Aujourd’hui, la vie a repris progressivement. « Côté sport, je cours quinze minutes et je fais une pause et je reprends quinze minutes. Côté professionnel, mon entreprise a connu une baisse de chiffre d’affaires mais j’ai pu compter sur une équipe engagée et présente malgré mon absence. Désormais, nous apprenons à travailler autrement. » 

« Maintenant, je souffre davantage de la chaleur et je dois me reposer dans la journée. Je ne suis pas inquiète pour moi mais plutôt pour mes deux filles. Et si j’ai la moindre question, j’appelle le Pr Chevalier, qui me répond tout de suite, j’ai beaucoup discuté avec lui. J’ai également un suivi remarquable de mes deux cardiologues niçois, le docteur Guillaume Theodore et le docteur Thomas Hugues, qui sont très à l’écoute. »

Sa prochaine visite à l’hôpital Louis Pradel est prévue en juillet. « C’est une nouvelle vie qui commence. Dorénavant, je sonne quand je franchis les portiques à l’aéroport, et j’ai quelques douleurs dans l’épaule. Mais je suis sereine. J’ai un super suivi et ça me rassure. Et puis, je peux compter sur le soutien incroyable et sans faille de ma famille et de mes amis… Tous m’ont beaucoup aidé. »

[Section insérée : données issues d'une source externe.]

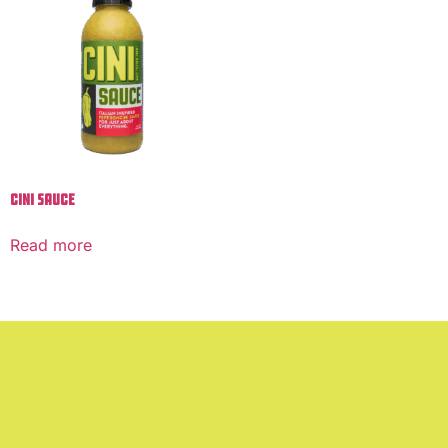
Cini Sauce
Read more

(1) La fibrillation ventriculaire indique un fonctionnement anormal du muscle cardiaque ventriculaire. C’est la perte de la fonction de pompage du cœur qui provoque l’effondrement du débit cardiaque à l’origine de la mort subite.

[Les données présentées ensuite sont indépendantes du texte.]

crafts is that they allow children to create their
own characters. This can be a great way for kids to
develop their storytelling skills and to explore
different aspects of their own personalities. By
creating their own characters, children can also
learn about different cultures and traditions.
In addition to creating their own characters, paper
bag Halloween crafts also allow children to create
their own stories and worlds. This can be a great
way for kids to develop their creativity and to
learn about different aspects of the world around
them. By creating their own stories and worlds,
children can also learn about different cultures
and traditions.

(2) Obligation légale d’informer la parentèle par le patient ou à défaut par le généticien.

Dernière mise à jour le : mar 01/08/2023 - 17:38
Blocs libres

Diagnostiquer la maladie cardiaque d’origine génétique
Le secteur de cardiogénétique du Laboratoire de biologie médicale et d'anatomie pathologique multi sites (LBBMS) des HCL est l’un des trois centres de référence en France, avec Paris et Nantes, à développer cette expertise diagnostique. Le séquençage génétique analyse le panel de 120 gènes et leurs variations, que les cardiogénéticiens ont documentés à ce jour. Chaque année, environ 1 000 nouveaux patients et 1700 personnes apparentées(2) sont testés. « Le dépistage génétique permet de confirmer le diagnostic, d’exclure les apparentés non porteurs du variant pathogène et de proposer une thérapeutique adaptée au patient », souligne le Dr Gilles Millat, biologiste moléculaire, responsable du secteur cardiogénétique. « Nous décelons environ 35 % de positifs, soit 350 familles impactées », et autant de vies bouleversées par l’annonce du diagnostic. La prise en charge des personnes récupérées et leurs apparentés est pluridisciplinaire, faisant intervenir un cardiologue, un généticien, un biologiste moléculaire, un psychologue et un attaché de recherche clinique. La mort subite chez l’adulte frappe chaque année environ 10 000 personnes en France.